Murat'ın görüşlerine katılıyorum.Bir takımın dengesi defans adamlarından başlar.Beşiktaş tam aradığı tandemi buldu derken Denizli Hoca bu tandemi bozdu.Zapo-Sivok yanyana oynadığında çok zor geçit veren bir ikili.Zaten daha önceki takımlarında da yanyana oynamışlar(en azından antremanlarda;bu da birşeydir.)Ancak bu ikili 4'lü defans tandemidir.Ertuğrul Hoca bu ikiliyi Zan ve Toraman'ı 1 senede çözüp adam olmadıklarını anladıktan sonra bilerek aldırdı.Denizli Hoca bakalım ne zaman anlayacak?

Bunun dışında bu maçta anlaşıldı ki Cisse çok önemli bir oyuncu beşiktaş için.Çok iyi oyuncu olduğundan değil onun yerine oynayacak aynı kalitede yedek olmadığından.U.İnceman ne yapacağını şaşırmış halde sahada dolanıp durdu.
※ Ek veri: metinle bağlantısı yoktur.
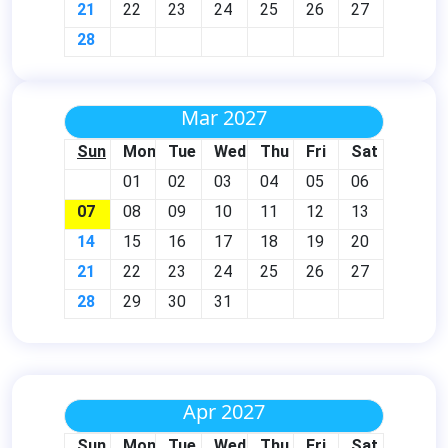
21
22
23
24
25
26
27
28
Mar 2027
Sun
Mon
Tue
Wed
Thu
Fri
Sat
01
02
03
04
05
06
07
08
09
10
11
12
13
14
15
16
17
18
19
20
21
22
23
24
25
26
27
28
29
30
31
Apr 2027
Sun
Mon
Tue
Wed
Thu
Fri
Sat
Ülkemizde oyunun iki yönünü de oynayan orta saha oyuncuları ne yazık ki yetişmiyor.Dikkat ederseniz oyuncuları konuşurken hücumu iyi ama defansı çok zayıf ya da defansı çok iyi ama yana pas atmaktan başka bir şey yapamıyor diyoruz.Tuncay,Aurelio ve Appiah'ın önemleri buradan geliyordu.Süper Lig'de M.Topuz dışında gözüme çarpan bu tarz oyuncu yok gibi..

Murat YILMAZ dedi ki...

Cisse'nin kalitesi vasat ama nerede duracağını biliyor. Yedeği olmadıüı için BJK'de banko oynamalı. Koray nerelerde şu anda bilmiyorum ama bu takımda inanın oynardır. Zan, Toraman ve Üzülmez bu takıma artık birşey veremeyeceklerdir, dolayısıyla devre arasında alternatiflerini düşünmek lazım. Ayrıca Bobo ve Özkan'ın da ara sıra yapılacak hazırlık maçlarıyla takıma ısınması şart, BJK'nin ciddi hücum gücü bu isimler.
Melih'in listesine ilave Musa Aydın, Özer, Selçuk İnan hemen aklıma gelenler. Ayrıca Theo Weeks, Aurelio'nun alternatifi olarak ciddi ciddi düşünülmeli, gözüm üzerinde.